Radiologic technologists, also known as radiographers, perform diagnostic imaging examinations, such as x rays, on patients. MRI technologists operate magnetic resonance imaging (MRI) scanners to create diagnostic images.
Radiologic and MRI technologists work in healthcare facilities, and more than half work in hospitals.
How to Become a Radiologic or MRI Technologist
Radiologic technologists and MRI technologists typically need an associate’s degree. Many MRI technologists start out as radiologic technologists and specialize later in their career. Radiologic technologists must be licensed or certified in most states. Few states license MRI technologists. Employers typically require or prefer prospective technologists to be certified even if the state does not require it.
Employment of radiologic and MRI technologists is projected to grow 9 percent from 2014 to 2024, faster than the average for all occupations. As the population grows older, there will be an increase in medical conditions that require imaging as a tool for making diagnoses.
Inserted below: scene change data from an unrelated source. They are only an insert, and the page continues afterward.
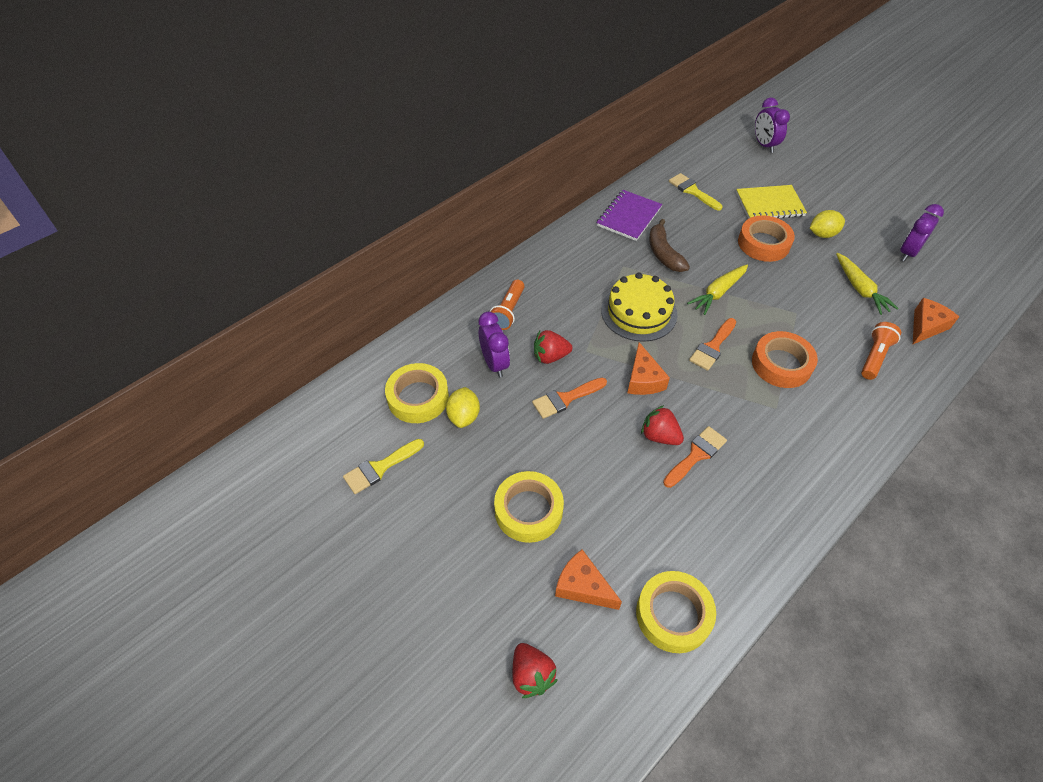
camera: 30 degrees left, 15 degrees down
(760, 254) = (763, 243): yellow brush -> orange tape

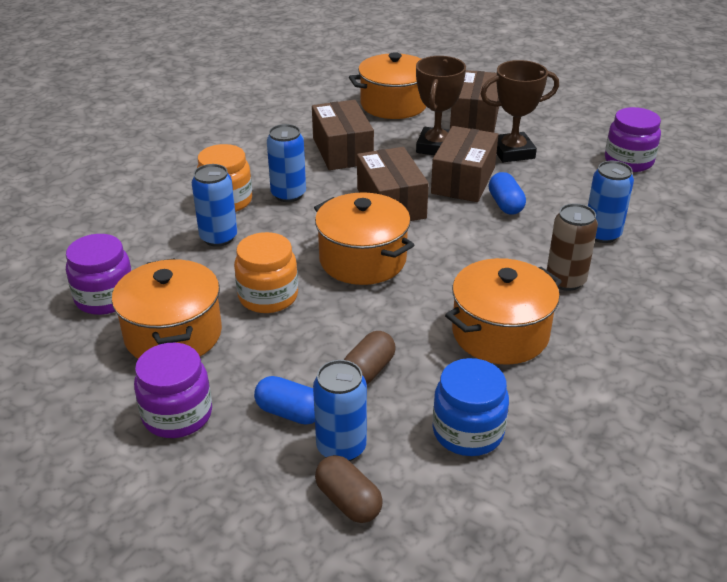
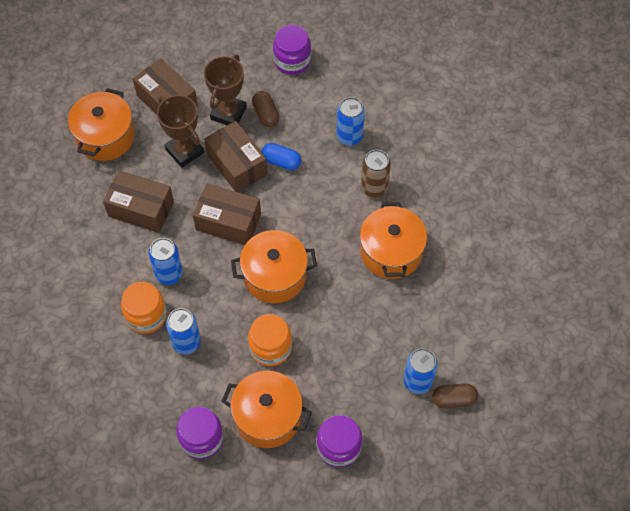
camera: 55 degrees left, 25 degrees up
(290, 412) = (376, 391): blue capsule -> none
(368, 371) = (372, 334): brown capsule -> brown capsule (266, 114)
(468, 432) = (447, 318): blue jar -> none

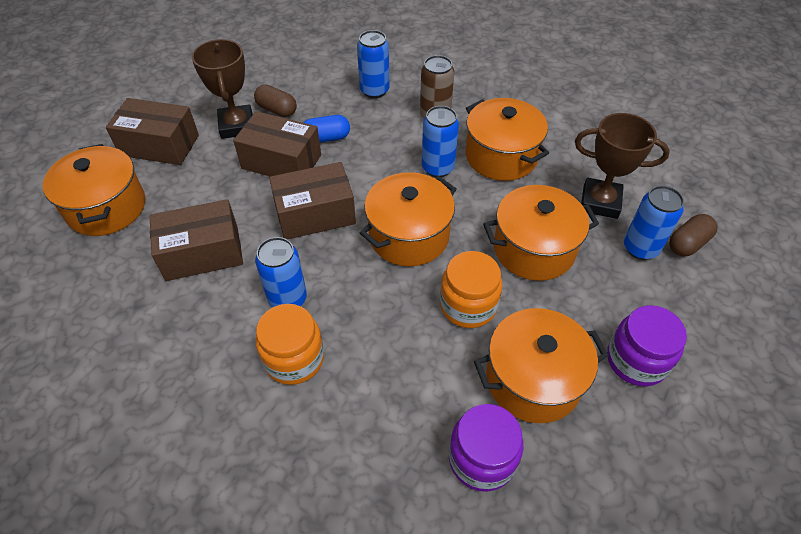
camera: 35 degrees left, 10 degrees down
(184, 151) = (213, 177): brown trophy -> brown trophy (600, 202)
(186, 342) = (368, 358): blue can -> blue can (437, 168)
(292, 61) = (268, 62): purple jar -> none
(346, 336) = (534, 249): none -> orange pot

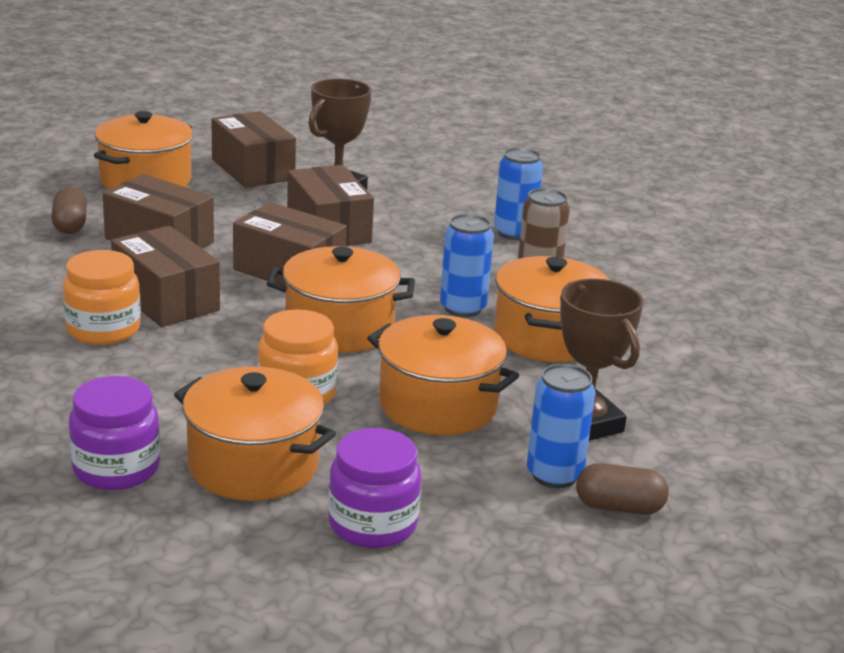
camera: 45 degrees right, 25 degrees down
(277, 110) = (393, 198): brown capsule -> brown capsule (70, 225)
(287, 299) = (166, 299): blue can -> brown box
(326, 138) = (399, 236): blue capsule -> none

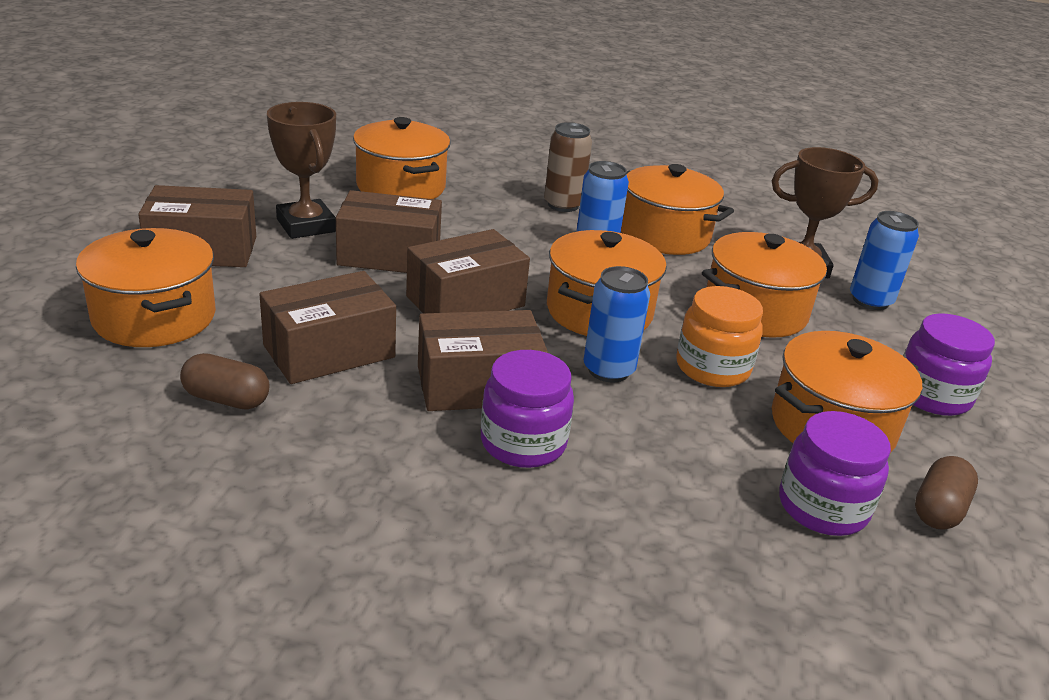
camera: 65 degrees left, 5 degrees up
(103, 329) = (523, 443): orange jar -> purple jar
(463, 206) = (401, 186): none -> orange pot
(514, 233) = (473, 186): blue can -> blue can (608, 370)
(619, 507) = (916, 293): brown capsule -> brown capsule (938, 509)

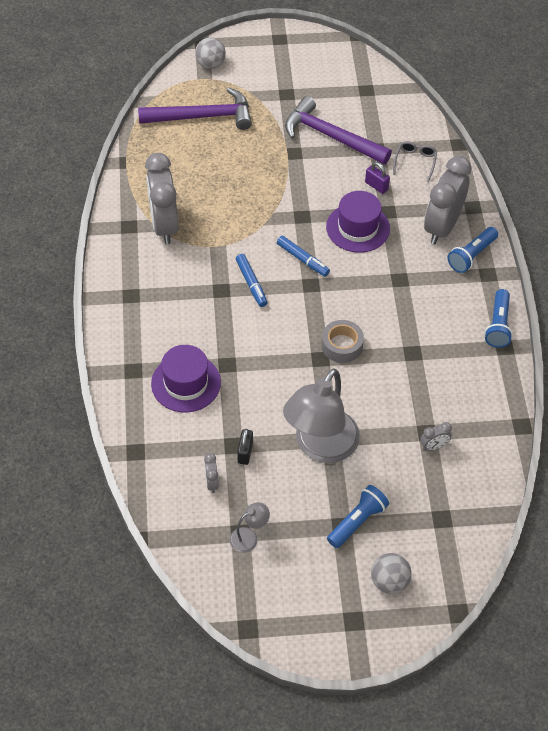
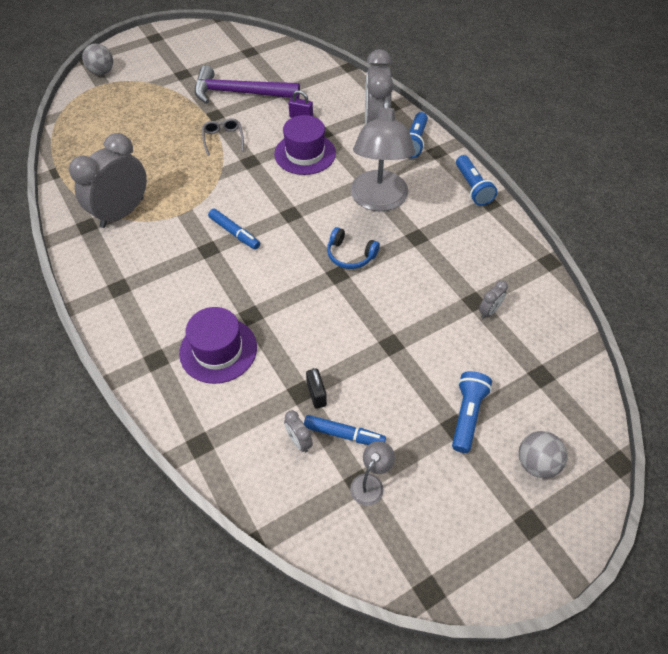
camera: 25 degrees left, 0 degrees up
(164, 225) = (122, 212): grey clock -> grey clock turned 75 degrees clockwise
(202, 117) = (115, 113): purple hammer -> none
(303, 259) = (271, 196): blue marker -> blue marker (344, 434)
(320, 447) = (387, 356): grey lamp -> grey lamp (378, 200)
(342, 345) = (350, 255): grey tape -> blue headphones
(415, 162) = (322, 90): grey glasses -> grey glasses (223, 139)

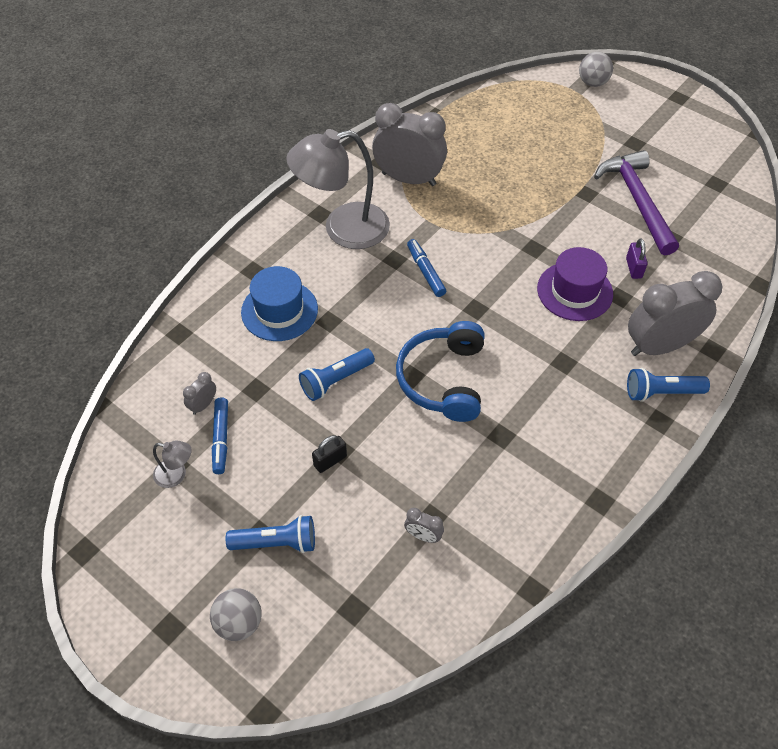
camera: 70 degrees right, 0 degrees up
(218, 350) = (279, 310): purple hat -> blue hat
(223, 139) = (553, 214): grey glasses -> none
(234, 233) = (425, 271): blue marker -> blue marker turned 135 degrees clockwise
(316, 394) = (257, 403): black padlock -> black padlock (330, 461)
(350, 255) = (443, 379): blue headphones -> blue headphones, size x1.76
(378, 200) = (539, 383): grey lamp -> grey lamp (343, 229)
(472, 188) = (616, 476): blue flashlight -> blue flashlight (335, 380)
This occupation supported 229,299 jobs in 2012 and 230,600 jobs in 2014, reflecting an increase of 0.6%. In 2012, this occupation was projected to increase by 21.2% in 2022 to 278,000 jobs. As of 2014, to keep pace with prediction, the expected number of jobs was 239,000, compared with an observed value of 230,600, 3.5% lower than expected. This indicates current employment trends are worse than the 2012 trend within this occupation. In 2014, this occupation was projected to increase by 9.0% in 2024 to 251,299 jobs. Linear extrapolation of the 2012 projection for 2022 results in an expected number of 287,700 jobs for 2024, 14.5% higher than the 2014 projection for 2024. This indicates expectations for future employment trends are much worse than the 2012 trend within this occupation.